### Excerpt
⁂


     Sometimes people of faith change the world.

     Jesse Ventura would disagree. Recently he said, "Organized religion is a sham and a crutch for weak-minded people who need strength in numbers."

     Consider the story of Peggy Sandlin, a member of Bread for the World, a group that mobilizes Christians to affect politics to help the poor.

     Shortly after her Congressman, Spencer Bachus (R-Ala.), was named Chairman of a Banking subcommittee, BFW asked her to call him about "Jubilee 2000," a proposal to forgive the debt of the world's poorest nations. Peggy, a family friend, asked him if he knew about debt relief.

     "I know nothing about it," he replied.

     She told him about how many sub-Sahara nations are crushed paying off debt for the purchase of military equipment during the Cold War. Tanzania, for example, spends four times as much on debt as on primary education, and nine times more than on health. She told him of a bill to forgive 41 such nations of $970 million.

     "What I like is they are not relieved of their obligation to pay the debt, but it goes into a trust fund to be used only for health, education and the environment," she said. "If an international agency found that money was not going into the trust fund, debt relief is canceled,"

     When BFW first heard of Bachus' appointment, and asked colleagues if he would be open to Jubilee 2000, they said "Good luck." The very conservative Congressman has an office full of plaques from budget-cutting groups, "The Sound Money Award." Jubilee 2000 was supported by the most liberal religious denominations - Episcopalians and Methodists.

     But Bachus is a deeply committed Southern Baptist. So he agreed to meet with other BFW constituents from his Birmingham district.

     Elaine Van Cleve told him "Each day 34,000 people die of hunger-related diseases."

     Bachus asked, "Explain the connection between that and debt."

     "All I know is that as a mother, if I had debt inherited from my grandparents, and at the same time was trying to feed a child, I would want to feed my child," she said.

⁂

### Tasks and exercises
a) According to the passage on debt relief, how much does Tanzania spend on debt relative to primary education?
b) Reproduce word for word the passage on debt relief from "Jesse Ventura would" to "about debt relief.".
c) Extend the passage on debt relief, picking up after its final sentence.
The data that follows has no connection to the passage on debt relief.

### Provided data
⁂

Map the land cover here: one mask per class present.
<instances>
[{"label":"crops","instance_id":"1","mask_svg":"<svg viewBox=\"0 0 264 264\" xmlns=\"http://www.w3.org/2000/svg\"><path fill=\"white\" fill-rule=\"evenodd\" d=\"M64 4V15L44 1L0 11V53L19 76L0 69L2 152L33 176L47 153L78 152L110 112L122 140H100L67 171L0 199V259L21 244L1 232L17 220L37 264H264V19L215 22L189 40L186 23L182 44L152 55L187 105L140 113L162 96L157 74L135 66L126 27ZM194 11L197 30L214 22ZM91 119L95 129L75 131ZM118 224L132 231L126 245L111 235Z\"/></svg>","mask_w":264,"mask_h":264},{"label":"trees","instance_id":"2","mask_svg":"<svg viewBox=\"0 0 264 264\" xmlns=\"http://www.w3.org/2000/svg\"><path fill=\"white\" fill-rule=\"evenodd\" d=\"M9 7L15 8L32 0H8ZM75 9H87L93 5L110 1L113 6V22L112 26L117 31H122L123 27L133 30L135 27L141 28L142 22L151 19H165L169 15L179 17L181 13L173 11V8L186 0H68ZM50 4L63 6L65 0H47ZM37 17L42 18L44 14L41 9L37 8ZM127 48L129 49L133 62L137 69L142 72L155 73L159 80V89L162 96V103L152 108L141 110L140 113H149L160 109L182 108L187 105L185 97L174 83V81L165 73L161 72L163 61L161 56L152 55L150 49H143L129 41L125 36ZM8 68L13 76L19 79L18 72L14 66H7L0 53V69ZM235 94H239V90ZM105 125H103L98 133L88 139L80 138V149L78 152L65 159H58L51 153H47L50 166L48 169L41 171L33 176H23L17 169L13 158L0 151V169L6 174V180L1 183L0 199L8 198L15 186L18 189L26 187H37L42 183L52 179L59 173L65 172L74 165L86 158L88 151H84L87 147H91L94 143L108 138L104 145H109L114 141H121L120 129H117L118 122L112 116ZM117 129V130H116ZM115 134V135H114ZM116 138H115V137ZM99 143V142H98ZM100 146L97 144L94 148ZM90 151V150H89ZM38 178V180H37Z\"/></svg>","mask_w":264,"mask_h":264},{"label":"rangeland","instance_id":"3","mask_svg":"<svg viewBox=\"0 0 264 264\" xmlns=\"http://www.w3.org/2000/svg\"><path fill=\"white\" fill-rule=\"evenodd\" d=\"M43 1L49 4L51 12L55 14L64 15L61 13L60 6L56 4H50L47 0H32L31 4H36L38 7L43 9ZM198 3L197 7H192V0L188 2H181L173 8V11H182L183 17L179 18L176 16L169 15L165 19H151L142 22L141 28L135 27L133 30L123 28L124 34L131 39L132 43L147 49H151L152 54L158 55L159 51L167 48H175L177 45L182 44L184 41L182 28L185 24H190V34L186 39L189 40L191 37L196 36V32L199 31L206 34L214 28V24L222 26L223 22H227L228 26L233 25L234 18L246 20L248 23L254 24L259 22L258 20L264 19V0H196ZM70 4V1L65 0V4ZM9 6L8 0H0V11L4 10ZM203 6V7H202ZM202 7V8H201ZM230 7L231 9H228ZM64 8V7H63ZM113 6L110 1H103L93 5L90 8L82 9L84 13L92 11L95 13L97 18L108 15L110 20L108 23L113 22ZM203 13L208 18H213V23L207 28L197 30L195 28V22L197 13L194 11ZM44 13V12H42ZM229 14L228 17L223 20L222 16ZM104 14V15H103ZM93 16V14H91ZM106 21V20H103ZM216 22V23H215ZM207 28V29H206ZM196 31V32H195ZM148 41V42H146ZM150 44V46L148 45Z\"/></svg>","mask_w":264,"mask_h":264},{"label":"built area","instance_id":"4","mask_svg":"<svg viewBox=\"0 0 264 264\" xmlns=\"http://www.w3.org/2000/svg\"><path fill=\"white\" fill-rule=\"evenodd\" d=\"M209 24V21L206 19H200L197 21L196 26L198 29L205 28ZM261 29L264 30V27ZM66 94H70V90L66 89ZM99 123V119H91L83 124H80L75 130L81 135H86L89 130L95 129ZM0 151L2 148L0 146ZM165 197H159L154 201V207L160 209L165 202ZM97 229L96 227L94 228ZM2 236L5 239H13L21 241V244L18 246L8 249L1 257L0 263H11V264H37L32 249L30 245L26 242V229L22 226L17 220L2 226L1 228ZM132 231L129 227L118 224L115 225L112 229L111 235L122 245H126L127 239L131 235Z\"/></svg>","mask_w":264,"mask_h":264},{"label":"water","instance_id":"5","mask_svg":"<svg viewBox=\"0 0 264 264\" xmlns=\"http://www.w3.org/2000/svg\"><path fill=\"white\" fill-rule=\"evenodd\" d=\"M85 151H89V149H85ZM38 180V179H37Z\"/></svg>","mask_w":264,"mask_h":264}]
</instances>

⁂

### Set of answers
a) Four times as much.

b)
Jesse Ventura would disagree. Recently he said, "Organized religion is a sham and a crutch for weak-minded people who need strength in numbers."

     Consider the story of Peggy Sandlin, a member of Bread for the World, a group that mobilizes Christians to affect politics to help the poor.

     Shortly after her Congressman, Spencer Bachus (R-Ala.), was named Chairman of a Banking subcommittee, BFW asked her to call him about "Jubilee 2000," a proposal to forgive the debt of the world's poorest nations. Peggy, a family friend, asked him if he knew about debt relief.

c)
     In the United States, we spend $4,093 per person on health care. In Ethiopia it is only $3 or $5 in Nigeria, $37 in Nicaragua. An average for these 41 countries is $22.

     He instantly agreed to sponsor the Debt Relief for Poverty Reduction Act, and is now a passionate advocate: "Please help 700 million of your brothers and sisters in the poorest countries of the world," Bachus wrote to other House Members. "This legislation is the first necessary step for raising the standard of living of those in 41 impoverished countries, those in most need, the most vulnerable, the most helpless.

     "What would it cost your constituents? Over three years it would only cost each American a mere $1.20 a year for three years. It is the cost of an ice cream cone, a gallon of gas, a Sunday paper. Against this minuscule sacrifice, what is the cost of not acting as it applies to 15 baby boys or girls born into the poorest of countries?" he asked.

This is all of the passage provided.